===== ИЗБРАННЫЙ ОТРЫВОК

Покойник с бабьим лицом лежал в светлой бетонной беседке, из которой открывался вид на неоновую рекламу жареных цыплят полковника Сандерса. На просторных, как Садовое кольцо, проспектах шуршали шины восьми миллионов велосипедов. Машин я видел две и катался на обеих. В национальном музее не было картин – Чан Кай-ши увез их на Тайвань. Вместо восточной живописи редким туристам показывали западные часы с хитроумным боем. Императрица Цы Си любила игрушки и велела построить крейсер из мрамора в натуральную величину. Осмотрев ее потемкинский флот и почувствовав себя обманутым, я уже в одиночку отправился на поиски Китая и нашел его, как говорится, на столичных задворках, которые, собственно, ими и были.
Начиненные соседями проходные дворы хутонгов напоминали наши коммунальные квартиры, у которых сняли переднюю стену. Распахнутая жизнь – с котлами, кроватью и швейной машинкой – ничуть не стеснялась своей наготы. Но это я тоже видел – в театре, «На дне». Как, впрочем, и то, что пришло на смену, когда в Пекине снесли хутонги, а Шанхай вышел по небоскребам на первое место. С тех пор как Китай больше походит на мою «новую» родину, чем на старую, я не вижу смысла туда ездить. Тем более что и не очень-то ждут, как это выяснилось на конференции в Саппоро, где я привычно распинался в любви к Востоку.

==========
===== ВЫДЕРЖКИ ИЗ ДАННЫХ

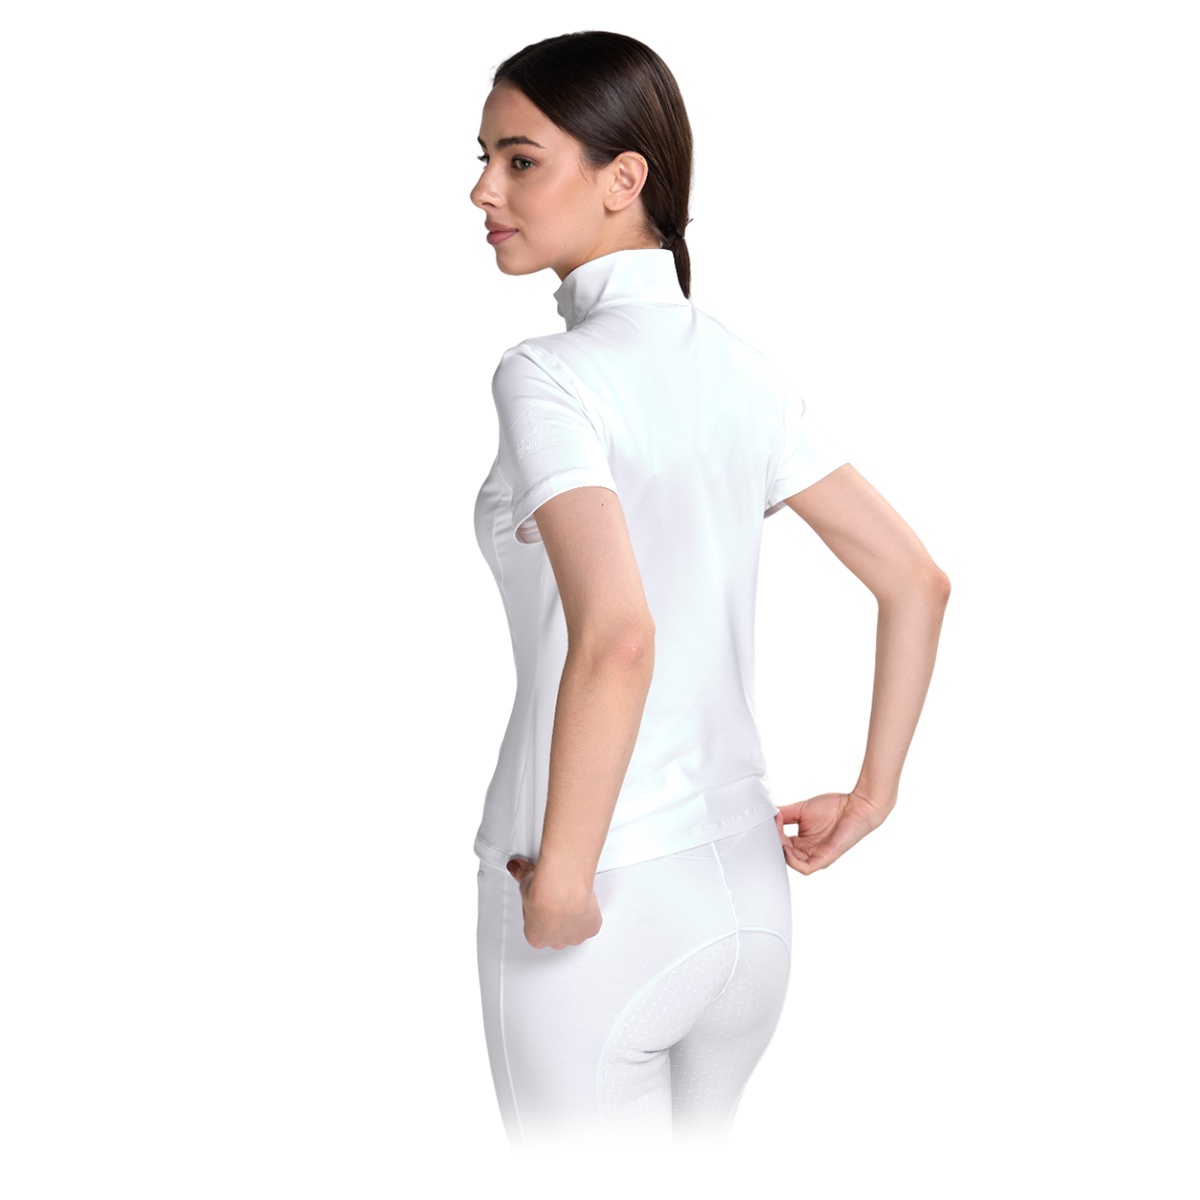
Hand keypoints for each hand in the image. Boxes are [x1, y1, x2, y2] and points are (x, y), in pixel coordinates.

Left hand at [506, 858, 602, 948]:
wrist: (562, 888)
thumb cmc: (543, 892)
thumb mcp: (524, 881)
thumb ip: (521, 876)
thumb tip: (517, 868)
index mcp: (536, 937)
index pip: (536, 929)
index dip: (540, 913)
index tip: (542, 901)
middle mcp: (555, 942)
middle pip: (557, 933)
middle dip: (557, 918)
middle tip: (557, 899)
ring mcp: (574, 937)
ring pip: (575, 930)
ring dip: (574, 917)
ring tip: (572, 898)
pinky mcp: (590, 929)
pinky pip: (591, 923)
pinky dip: (590, 913)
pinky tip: (585, 900)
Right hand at [774, 790, 893, 873]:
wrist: (857, 805)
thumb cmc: (834, 807)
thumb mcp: (801, 810)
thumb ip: (784, 814)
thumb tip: (768, 814)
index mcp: (803, 843)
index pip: (781, 845)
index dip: (773, 835)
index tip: (770, 820)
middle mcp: (809, 852)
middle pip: (784, 854)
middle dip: (775, 842)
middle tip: (772, 826)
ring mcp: (817, 856)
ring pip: (793, 863)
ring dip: (781, 851)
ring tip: (778, 836)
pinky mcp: (826, 858)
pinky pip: (806, 868)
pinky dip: (793, 861)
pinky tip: (787, 848)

==========

• _ЗАДАНИЯ_
1) Перечислите всех людей, которые названы по имени в отрывке о Китае.
2) Продолжите, пожалуйста, отрывок о Китае после его последнего предложения.

• _ОТВЕТЫ_
1) Полковник Сандерс, Чан Кай-ши, императрица Цы Си.

2)
– Восток – это Чечня, и мы знаем, что вы с ней делаете! – закричал на меня темпераментный японский студент, принимая за другого.
Надо признать, что дома было не лучше. Бо́льшая часть моих знакомых видит в увлечении Востоком заразную болезнь духа и модную маету нечистоплотной души. «Рерихнутые», – говорят они о таких, бесцеремонно сваливая лам, бонз и «Камасутру» в болото Нью Эйджа.
Это мне понятно. В Нью-Йорке глиняных Будд не меньше, чем гипсовых мадонн. Восток стал запасным амулетом Запада, исчерпавшим собственные спиритуальные резервы. Агностику проще войти в чужой храм, чем в тот, что он оставил.
«Я – буддист, – говорил Аллен Гинзберг, – потому что я – еврей». Это мне тоже понятно. Я и сам такой – в дальней перспективе. Но пока – в этом рождении – с меня хватит Китая. Он – мой компромисс с абсолютом.
Отчаявшись найти учителей и союзников, я решил обойтись без внешней действительности.
– У Пелевина была «внутренняя Монголия», – заносчиво объявил я, – у меня будет частный Китай: не страна, а состояние духа.
Взявшись создать себе Китай по месту жительства из подручного материала, я сперва купил пижаму в драконах, потом шелковый жакет с белыми отворотами, как у Сунь Ятсена, затем палочки для курений и восхитительно шершавую рисовую бумагу. Освоившись с приобретенным настолько, чтобы не чувствовать себя идиотом, я натер в бледное блюдце черную плитку туши и взялся за кисть с обманчиво твердым концом. Имея дело с гигантской страной, населенной разными, часто непохожими друг на друга народами, традиция считала китайцами всех, кто знает иероглифы. С них, естественно, я и решил начать.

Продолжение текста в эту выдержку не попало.